▼▼▼
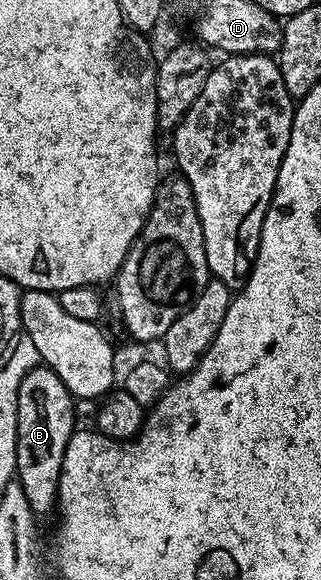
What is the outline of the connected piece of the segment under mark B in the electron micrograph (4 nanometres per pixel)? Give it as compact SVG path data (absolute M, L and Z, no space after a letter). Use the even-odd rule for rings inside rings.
M45 365L33 367L18 390L18 420L16 421L16 481L28 497L35 516L42 517L55 510L58 502L58 482L64 465L68 441L76 430L74 424L76 399L64 381Z

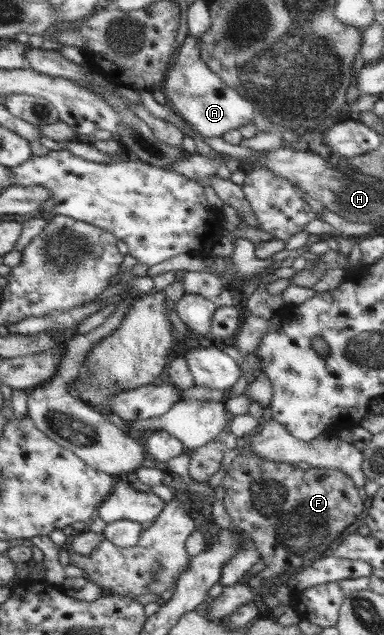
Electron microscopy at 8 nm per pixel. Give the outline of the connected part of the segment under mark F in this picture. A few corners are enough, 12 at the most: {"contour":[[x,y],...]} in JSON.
{"contour":[[241,453],[231,524],[275,578],[323,557],[364,511],[337,468]]}

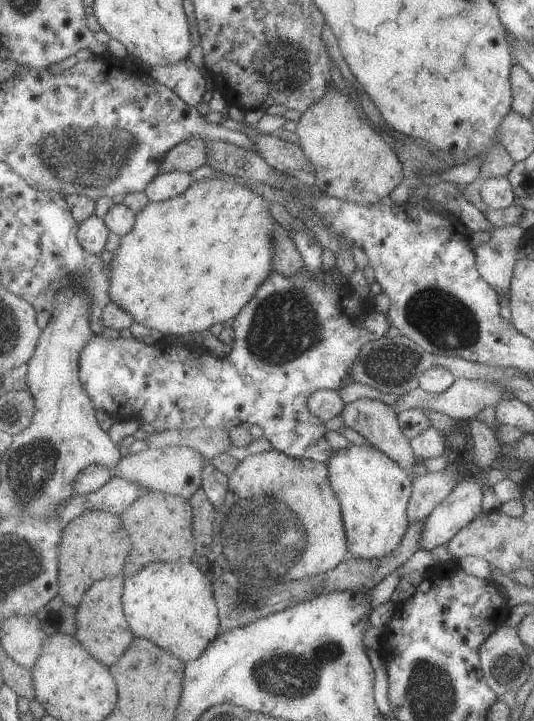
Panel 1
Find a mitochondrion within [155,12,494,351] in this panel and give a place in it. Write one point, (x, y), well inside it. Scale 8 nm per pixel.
(280, 70)

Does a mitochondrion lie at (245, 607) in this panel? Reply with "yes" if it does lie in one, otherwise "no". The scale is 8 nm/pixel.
yes

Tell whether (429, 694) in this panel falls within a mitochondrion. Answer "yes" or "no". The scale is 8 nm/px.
yes

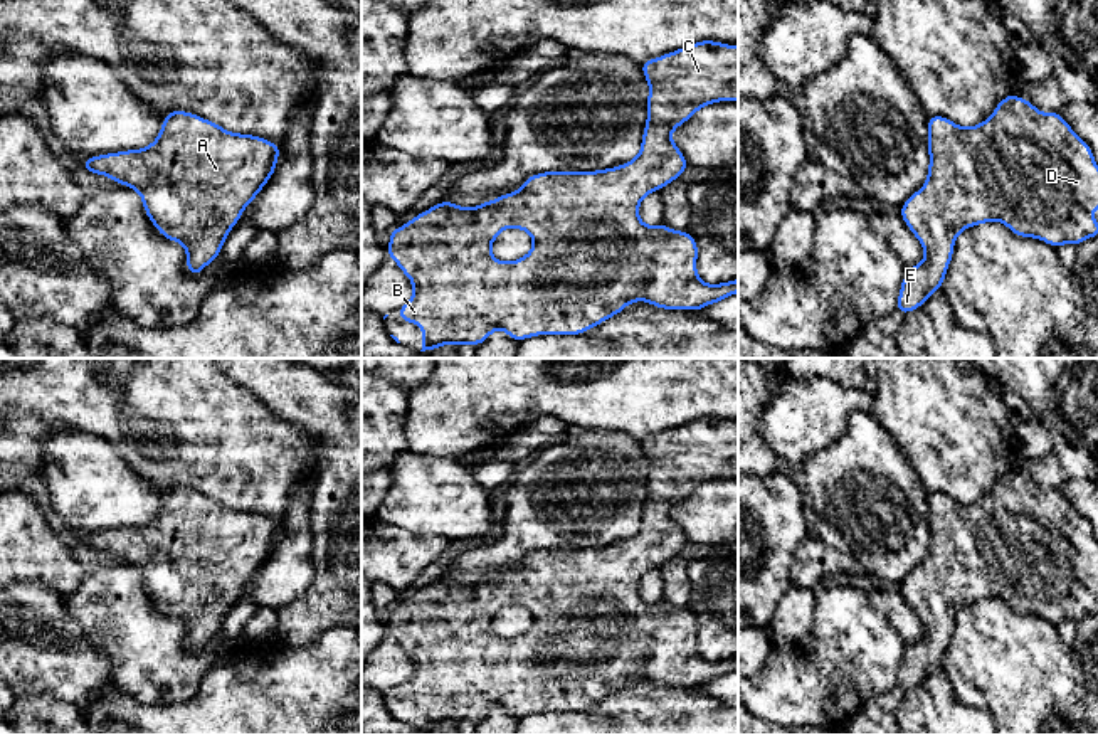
▲▲▲
WHAT IS BEING ASKED >>
Repeat each entry above word for word, leaving every picture out.

OUTPUT >>
What is the outline of the connected piece of the segment under mark B in the electron micrograph (4 nanometres per pixel)? Give it as compact SVG path data (absolute M, L and Z, no space after a letter). Use the even-odd rule for rings inside rings.
M45 365L33 367L18 390L18 420L16 421L16 481L28 497L35 516L42 517L55 510L58 502L58 482L64 465L68 441L76 430L74 424L76 399L64 381Z

Electron microscopy at 8 nm per pixel. Give the outline of the connected part of the segment under mark F in this picture. A few corners are enough, 12 at the most: {"contour":[[x,y],...]} in JSON.
{"contour":[[241,453],[231,524],[275,578],[323,557],[364,511],[337,468]]}

Panel 1
Find a mitochondrion within [155,12,494,351] in this panel and give a place in it. Write one point, (x, y), well inside it. Scale 8 nm per pixel.
(280, 70)

Does a mitochondrion lie at (245, 607) in this panel? Reply with "yes" if it does lie in one, otherwise "no". The scale is 8 nm/pixel.
yes

Tell whether (429, 694) in this panel falls within a mitochondrion. Answer "yes" or "no". The scale is 8 nm/px.
yes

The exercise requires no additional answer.